29. Ten aanzien van de gestelde omstandigheden, dat het zware luchtvrachtverkeer de economie en het toerisme in Zuid-Limburg geen goed doet, is, daargelaten wat hier van zij, onvoldoende duidelijk in hoeverre verzoekers hierdoor in hun belangen worden geraakt en kunnen deze omstandigheden daarom niet tot een ander oordeel leiden. Hetgeen verzoekers overigens nog hebben aangevoerd en overgelegd doet dat ook niet.
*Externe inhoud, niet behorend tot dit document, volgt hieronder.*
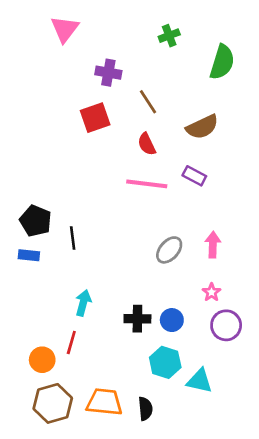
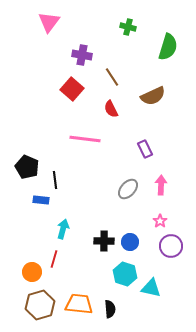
green cross: (169, 36) -> (128, 27), turned 35
red square: (95, 118) -> (72, 89), turned -30
purple rectangle: (194, 176) -> (145, 149), moved, turned 36
pink line: (147, 184) -> (85, 139), moved
blue rectangle: (29, 255) -> (41, 200), moved

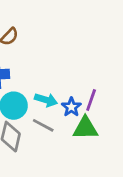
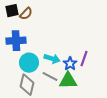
green triangle: (85, 128) -> (68, 81), moved

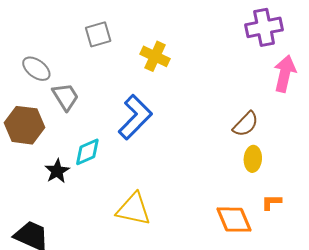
30. De voorzieningenrechter beseft dat verzoekers overlast en hinder van de luchthaven ondervinden en dat zij zich, zo dicht bij de luchthaven, onveilig voelen. Het belang dat zij hebben bij zo min mogelijk overlast en hinder en een veilige omgeving wordt al door het bestaan van de luchthaven aangetast. Deze belangen zijn echter reeds in eerder procedures gewogen. In deze procedure is alleen aan de orde of dat belang door het toestaan van het gebruik van de 250 meter van de start- en landingsbaan die op grond van de Omzettingsregeling niet mag worden gebruikt, in verdergaande mate wordt aangetast en zodanig dat het onredelijk is dat gebruik desondanks toe te staan. De voorgaande overwegingen brengen de voorzieningenrechter tot het oordeel dat dat niet aannemelijk is gemaakt.
31. Daarmee komt de voorzieningenrechter tot het oordeel dat niet op voorhand aan de rechtmatigheid van het besluit van 9 februari 2018 moet worden getwijfeld. Voor het treffen van een voorlopige voorzieningen is daarom geen reden. De voorzieningenrechter wijst het verzoek tot het treffen van een voorlopige voorziening af.
32. Voor een proceskostenveroordeling bestaat geen aanleiding.